There is yet one aspect of the Personality which must be considered before we can fully, or even partially, grasp its entire functions and potencies. This is the possibility of its complete separation from the Higher Ego through deliberately choosing the low, sensuous plane of the Quaternary, and the cruel, conscienceless struggle for existence which there has its normal field of activity. By stifling the voice of the Higher Ego, or conscience; by allying itself to evil; by vice and crime committed with the full realization that they are vices and crimes - there becomes possible for the Personality the fate of its utter and entire extinction. The rationale of this may be readily understood by what has already been explained as to its Post-mortem history. We have seen how intensely the presence of the Thinking Principle, the Reincarnating Ego, rationalizes those which before were merely animal passions and desires. If, now, the Higher Manas fail entirely to spiritualize these, the "I am myself" of such a person is only that of an animal - more cunning, more selfish, more conscienceless and more cruel, by a thousand - fold, than if the Higher Ego had never incarnated within it. The whole of the energy aroused and imparted by the latter is absorbed by the human animal.

Instead of burning for a time in Kama Loca, like the smoking wick of a candle whose flame has been extinguished, this being enters this plane at death with all its potencies for evil in full activity. No Devachan is possible; and as all its desires rage furi - ously earthwards, their very force will carry it speedily to a new reincarnation, and we then have a Jesse Pomeroy, or a Deeming, horrifying mankind by his atrocious crimes. So great may have been the impetus, so powerful the energy thus robbed from Manas, that a series of these human-animal incarnations may occur, each more soddenly brutal than the last, until an incarnation such as a jabbering idiot at the end prefaces the final plunge into animal latency. As a nascent center of human consciousness, the human-animal Personality can not be destroyed; but it is evident that it can so cut itself off from the Higher Ego upon one hand, and from the natural evolutionary activities of the upcoming animal monads upon the other, that it is quite separated from all chance of progress during incalculable periods. For the same widening of the area of its evil nature which cut it off as unlike and unassimilable by the Higher Ego, also made it unlike and superior in evil to the kingdom below; and it can not, therefore, re-enter this.

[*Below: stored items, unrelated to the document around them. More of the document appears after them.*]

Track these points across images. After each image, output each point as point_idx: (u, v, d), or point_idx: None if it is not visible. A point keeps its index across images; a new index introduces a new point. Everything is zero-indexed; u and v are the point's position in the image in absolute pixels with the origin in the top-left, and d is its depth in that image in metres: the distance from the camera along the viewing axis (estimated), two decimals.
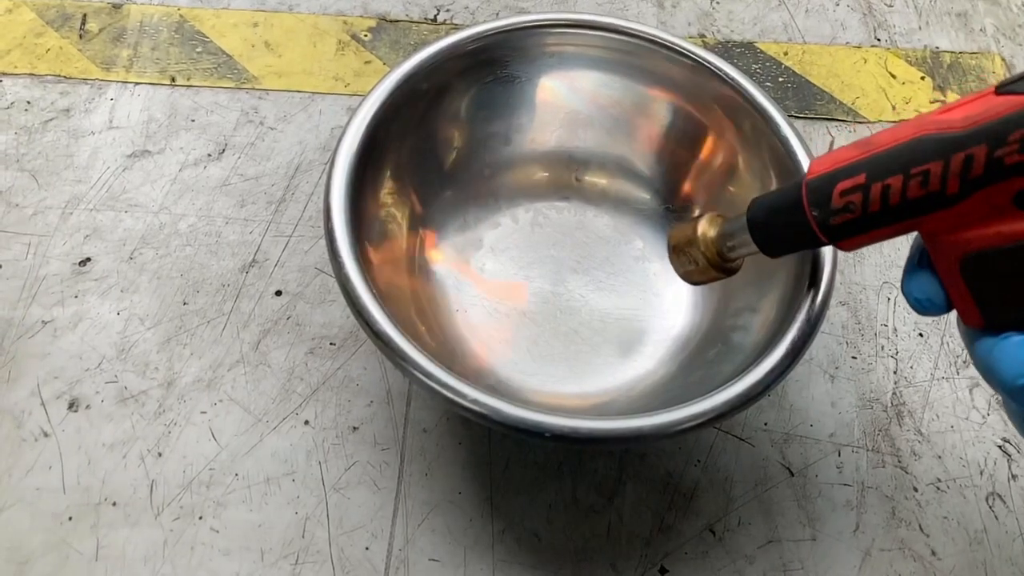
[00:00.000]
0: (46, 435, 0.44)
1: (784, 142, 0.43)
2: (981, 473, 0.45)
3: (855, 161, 0.29)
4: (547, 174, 0.51)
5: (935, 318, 0.50)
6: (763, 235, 0.34)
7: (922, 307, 0.30)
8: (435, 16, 0.63)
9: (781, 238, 0.34)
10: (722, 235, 0.37)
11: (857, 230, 0.30)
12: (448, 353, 0.43)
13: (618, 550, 0.42)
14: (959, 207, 0.27)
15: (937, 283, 0.30)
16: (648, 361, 0.46)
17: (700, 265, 0.38)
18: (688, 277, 0.40)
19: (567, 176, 0.51)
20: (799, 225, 0.32)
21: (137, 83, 0.58)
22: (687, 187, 0.49)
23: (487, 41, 0.46)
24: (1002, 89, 0.26)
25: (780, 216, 0.33)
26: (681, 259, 0.39)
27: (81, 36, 0.60)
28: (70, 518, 0.41)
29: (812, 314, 0.38)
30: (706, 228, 0.37)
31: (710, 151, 0.48)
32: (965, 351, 0.49)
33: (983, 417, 0.47)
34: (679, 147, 0.49)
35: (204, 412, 0.45)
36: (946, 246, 0.28)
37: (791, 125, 0.43)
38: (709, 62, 0.45)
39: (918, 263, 0.30)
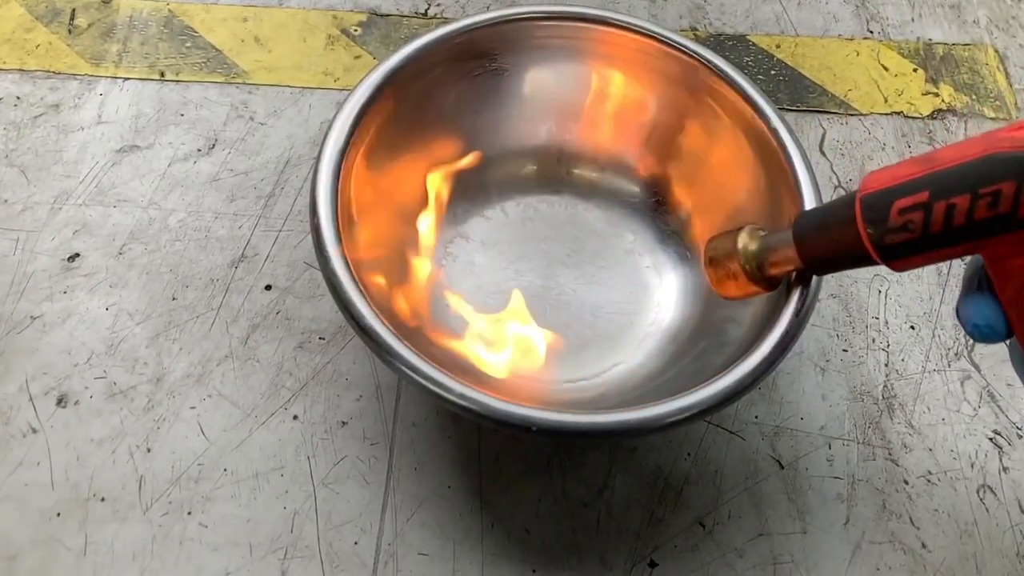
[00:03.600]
0: (34, 431, 0.43)
1: (775, 134, 0.43)
2: (972, 466, 0.45)
3: (917, 178, 0.28)
4: (537, 167, 0.51)
5: (926, 311, 0.50)
6: (809, 252, 0.33)
7: (981, 333, 0.29)
8: (425, 10, 0.63)
9: (829, 256, 0.32)
10: (764, 249, 0.35)
11: (914, 251, 0.28)
12: (436, 348, 0.43)
13: (608, 544, 0.42)
14: None
15: (998, 308, 0.28)
16: (638, 354, 0.46)
17: (739, 280, 0.36)
18: (724, 290, 0.38)
19: (557, 169, 0.51)
20: (850, 243, 0.30)
21: (126, 78, 0.57)
22: (677, 181, 0.49)
23: (475, 34, 0.46)
24: None
25: (829, 233, 0.32)
26: (718, 272, 0.37)
27: (70, 31, 0.59)
28: (58, 514, 0.41)
29: (801, 306, 0.38)
30: (747, 241, 0.36)
31: (701, 145, 0.48)
32: (957, 344, 0.49)
33: (974, 410, 0.47)
34: (670, 141, 0.49)
35: (193, 407, 0.45)
36: (1013, 271, 0.27)
37: (782, 118, 0.43)
38: (700, 55, 0.45)
39: (978, 287, 0.29)
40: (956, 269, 0.52)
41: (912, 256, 0.29)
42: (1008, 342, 0.29)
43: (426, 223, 0.48)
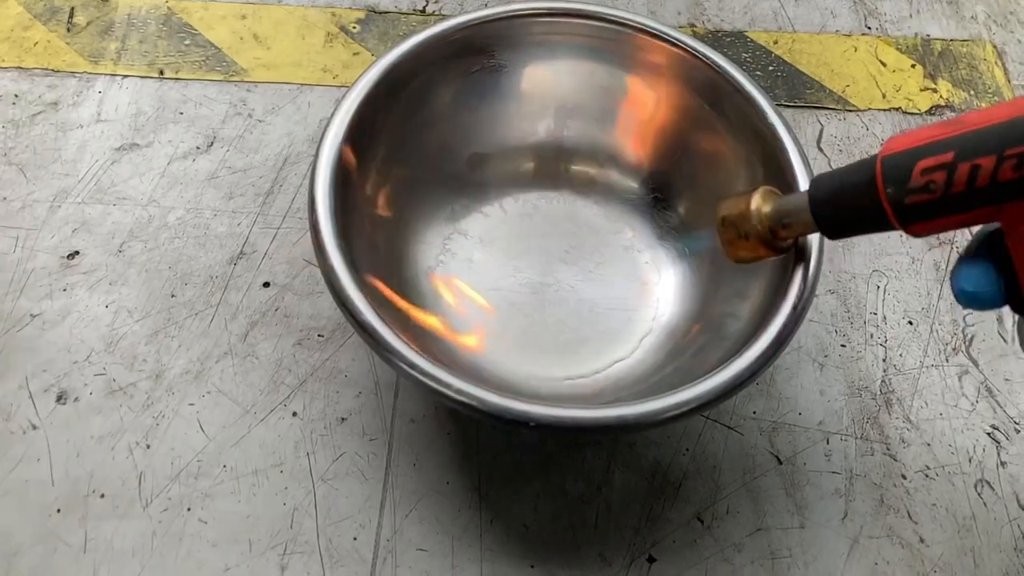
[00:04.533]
0: (34, 428, 0.44)
1: (772, 130, 0.43)
2: (970, 460, 0.45)
3: (943, 139, 0.28)
4: (535, 164, 0.51)
5: (924, 307, 0.50)
6: (825, 214, 0.32)
7: (976, 300, 0.29)
8: (424, 7, 0.63)
9: (845, 218, 0.32)
10: (778, 211, 0.35)
11: (933, 213, 0.28)
12: (435, 344, 0.43)
13: (606, 539, 0.42)
14: None
15: (995, 275, 0.28)
16: (637, 350, 0.46)
17: (750, 240, 0.36)
18: (734, 253, 0.37)
19: (556, 166, 0.51)
20: (868, 205, 0.30)
21: (125, 76, 0.57)
22: (676, 176, 0.49)
23: (473, 30, 0.46)
24: None
25: (847, 194, 0.31)
26: (729, 232, 0.37)
27: (69, 29, 0.59)
28: (59, 510, 0.41)
29: (799, 301, 0.38)
30: (760, 203, 0.35)
31: (699, 140, 0.48)
32: (955, 339, 0.49)
33: (972, 404, 0.47)
34: (668, 136, 0.49)
35: (192, 404, 0.45)
36: None
37: (779, 114, 0.43)
38: (698, 51, 0.45)
39: (976, 253, 0.29)
40: (954, 264, 0.52)
41: (930, 219, 0.29)
42: (1017, 318, 0.29)
43: (424, 220, 0.48)
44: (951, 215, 0.28)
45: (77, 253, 0.49)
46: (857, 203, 0.31)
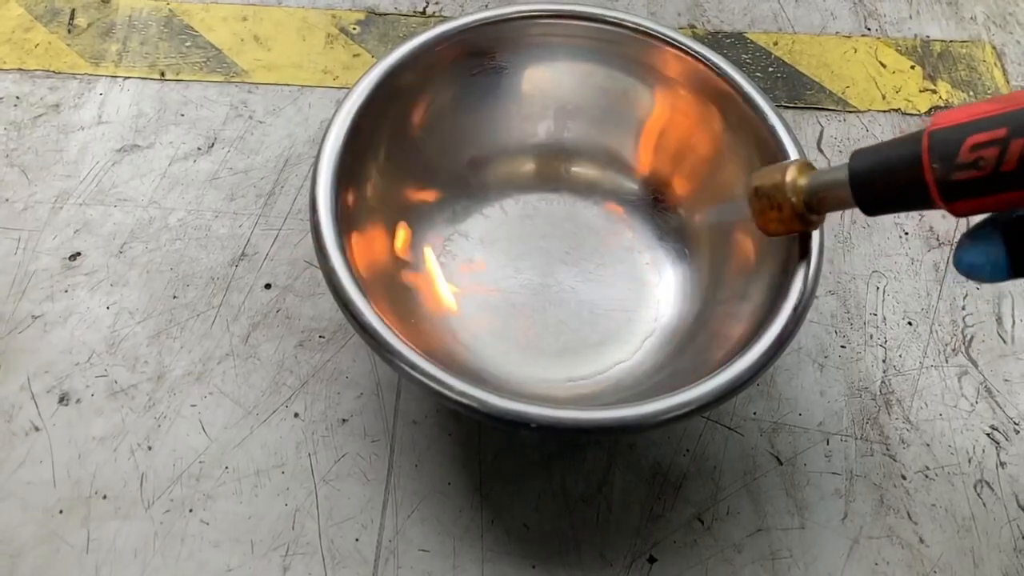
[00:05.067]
0: (37, 429, 0.44)
1: (772, 131, 0.43)
2: (969, 461, 0.45)
3: (995, 114, 0.27)
4: (536, 165, 0.51)
5: (924, 307, 0.50)
6: (865, 189, 0.31)
7: (984, 272, 0.29)
8: (424, 8, 0.63)
9: (886, 194, 0.31)
10: (814, 184, 0.34)
11: (980, 191, 0.28)
12: (436, 345, 0.43)
13: (607, 539, 0.42)
14: None
15: (1002, 248, 0.28)
16: (637, 351, 0.46)
17: (783, 212, 0.35)
18: (765, 224, 0.36)
19: (556, 167, 0.51)
20: (911, 181, 0.29)
21: (126, 77, 0.58)
22: (676, 177, 0.49)
23: (473, 32, 0.46)
24: None
25: (889, 169, 0.30)
26: (762, 202, 0.36)
27: (70, 31, 0.59)
28: (61, 511, 0.42)
29: (799, 303, 0.38)
30: (796, 174, 0.34)
31: (699, 141, 0.48)
32: (955, 340, 0.49)
33: (971, 405, 0.47)
34: (668, 138, 0.49)
35: (194, 405, 0.45)
36: None
37: (779, 115, 0.43)
38: (698, 52, 0.45)
39: (981, 226, 0.29)
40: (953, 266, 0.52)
41: (975, 197, 0.28)
42: None
43: (425, 221, 0.48)
44: (998, 193, 0.27)
45: (79, 254, 0.50)
46: (899, 178, 0.30)
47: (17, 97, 0.56)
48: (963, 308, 0.51)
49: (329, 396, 0.46)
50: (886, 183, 0.31)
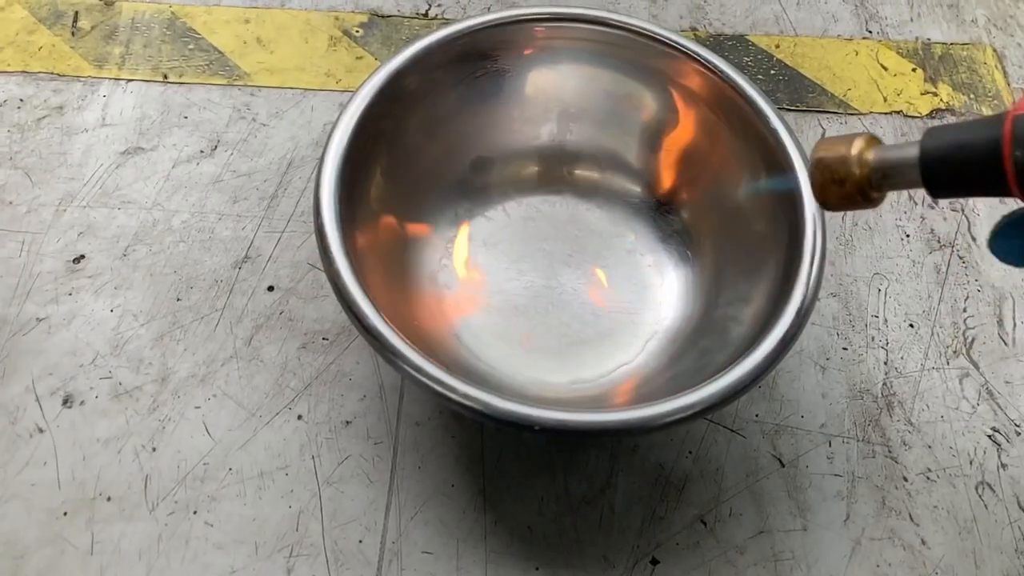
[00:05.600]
0: (41, 431, 0.44)
1: (774, 134, 0.43)
2: (971, 463, 0.45)
3: None
4: (538, 168, 0.51)
5: (925, 310, 0.50)
6: (936, 171, 0.30)
7: (1013, 257, 0.29)
8: (426, 11, 0.63)
9: (957, 178, 0.30)
10: (882, 160, 0.32)
11: None
12: (440, 347, 0.43)
13: (610, 541, 0.42)
14: None
15: None
16: (640, 354, 0.46)
17: (846, 187, 0.33)
18: (825, 198, 0.34)
19: (559, 170, 0.51)
20: (988, 166, 0.28)
21: (130, 80, 0.58)
22: (678, 180, 0.49)
23: (477, 35, 0.46)
24: None
25: (965, 152, 0.29)
26: (824, 176, 0.34)
27: (73, 33, 0.60)
28: (65, 513, 0.42)
29: (802, 305, 0.38)
30: (863, 147, 0.33)
31: (701, 144, 0.48)
32: (956, 342, 0.49)
33: (973, 407, 0.47)
34: (670, 140, 0.49)
35: (198, 407, 0.45)
36: None
37: (781, 117, 0.43)
38: (700, 55, 0.46)
39: (1020, 211, 0.28)
40: (955, 267, 0.52)
41: None
42: None
43: (428, 224, 0.48)
44: None
45: (83, 257, 0.50)
46: (974, 162, 0.29)
47: (21, 100, 0.56)
48: (964, 310, 0.51)
49: (332, 398, 0.46)
50: (959, 166, 0.29)
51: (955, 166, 0.29)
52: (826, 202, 0.35)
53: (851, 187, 0.33)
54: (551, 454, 0.45)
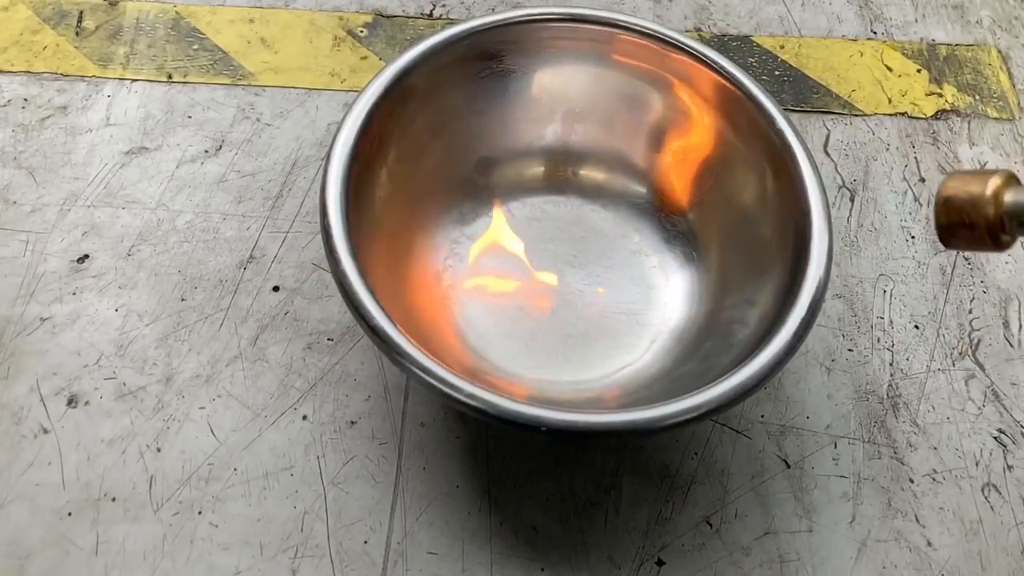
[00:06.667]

Of its fate, however, after it has lost all of its borrowed glory, and after it no longer recognizes itself as the man who had once the opportunity to become divine, it is useless to speculate. It is enough to know that the sufferings of such a Personality must be awful, indescribable. For whether he reincarnate immediately, or whether, this reincarnation being for karmic reasons impossible, he obsesses poor "mediums," to their ultimate sharing of his fate, alike must he expiate to the full every crime or evil thing done during the time he forged the chains which bound him to so terrible a destiny.

This is a fate which can overtake every human Personality, and the fact should be known as an evolutionary possibility. There are too many evident failures upon the purely physical plane - too many infant deaths - not to make it plain by correspondence and analogy that there may be also failures upon the mental plane. Let each one who considers himself too far over the line of danger pause, and seriously question himself as to whether his life is lighted by the pure flame of spirituality, or whether he is not, after all, living an unsuspected life of merely animal emotions, instincts, and appetites, intellectualized to such a brilliancy that the glow may prove a false beacon light to the ultimate wreckage of his soul; for it can not be too often nor too strongly insisted upon that no amount of mere intellectuality removes us from the animal plane to the safety of spiritual existence. Altruism is the law; compassion, the means; self-sacrifice, the surety, of existence upon the stable spiritual planes of being.

The monadic base upon which our center of consciousness rests is alone eternal and immortal. Our Higher Ego depends for its immortality upon rising to this monadic base in its conscious functioning. In a much greater degree is the personal Ego dependent upon the Higher for its promise of eternal life. All turns, as we have seen, upon the plane in which the personal "I" habitually functions; upon how deeply it permits itself to be dragged below the Divine plane to that of mortal passions and desires. Meanwhile, as our Higher Ego gathers strength and expands its consciousness through this experience of many lives, its reflections in material incarnations, or personal "I am I's," become also stronger, and the loss of any one of them through having been overcome by sensuous attraction grows more serious, both to Higher Ego and lower personality. For the mutual reaction and interdependence of the (Higher) Ego free and the (lower) Ego incarnated are very great, or successive incarnations under the iron law of cause and effect would not take place as they now inevitably do.